**Provided records**:
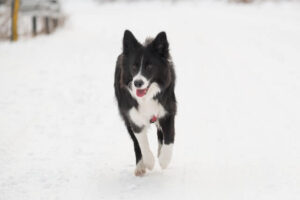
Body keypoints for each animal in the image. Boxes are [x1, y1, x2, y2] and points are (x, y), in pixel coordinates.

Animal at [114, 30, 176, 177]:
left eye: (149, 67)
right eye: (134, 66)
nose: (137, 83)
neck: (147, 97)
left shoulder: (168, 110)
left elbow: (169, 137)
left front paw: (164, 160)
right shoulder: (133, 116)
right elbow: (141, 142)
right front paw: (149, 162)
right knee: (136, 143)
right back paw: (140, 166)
==
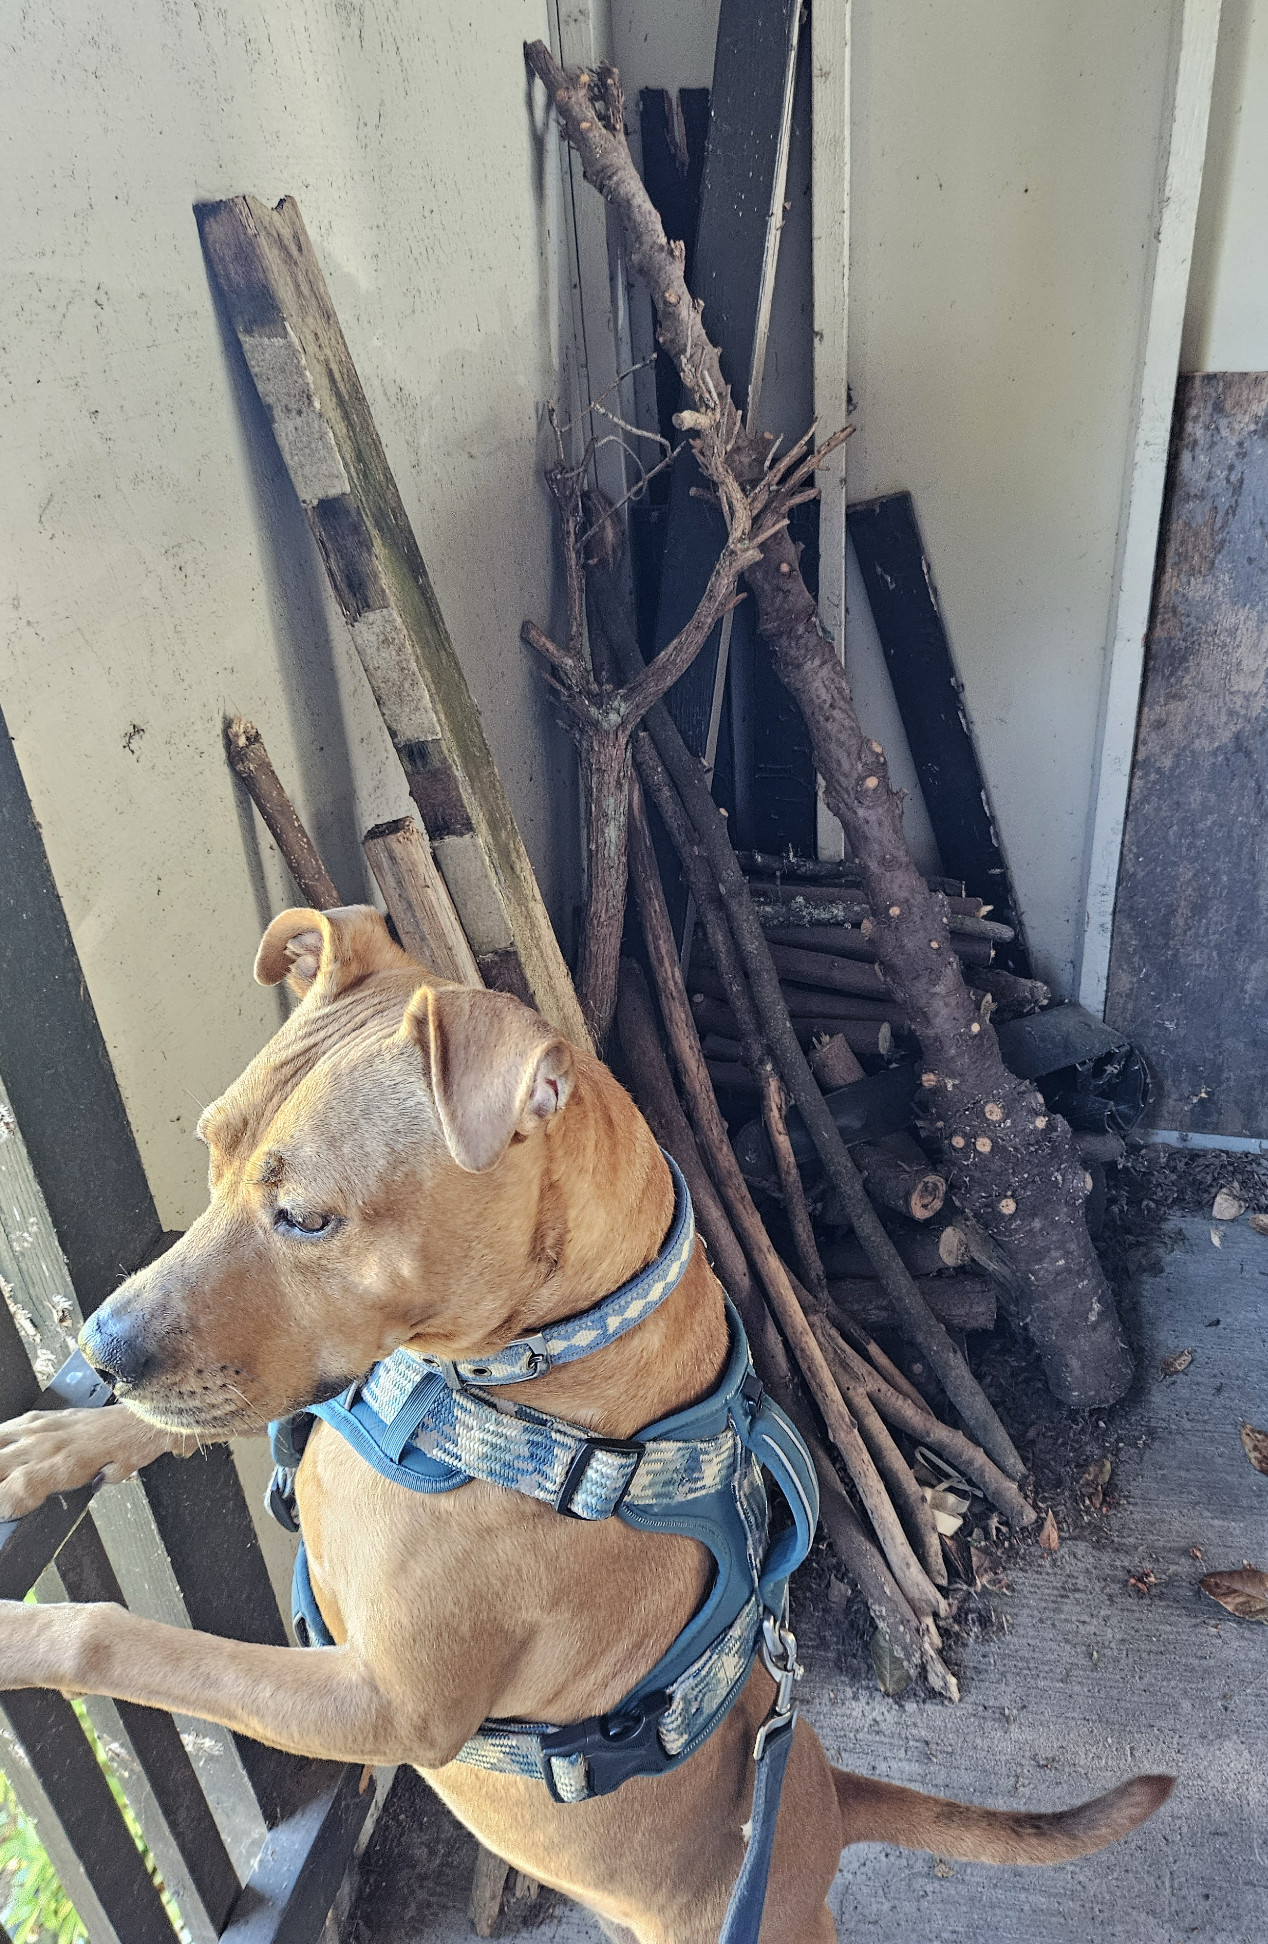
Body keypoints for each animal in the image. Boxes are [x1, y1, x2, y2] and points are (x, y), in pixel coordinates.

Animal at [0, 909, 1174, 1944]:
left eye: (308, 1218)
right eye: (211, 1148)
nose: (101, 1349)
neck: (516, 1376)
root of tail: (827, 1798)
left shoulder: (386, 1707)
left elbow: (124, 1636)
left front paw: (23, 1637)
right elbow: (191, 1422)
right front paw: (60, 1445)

**Task requirements**: If a line in the entries above contains the word "front", copy it.

**Reply to the task**:
left front paw: (164, 160)
right front paw: (149, 162)
left front paw: (23, 1637)
right front paw: (60, 1445)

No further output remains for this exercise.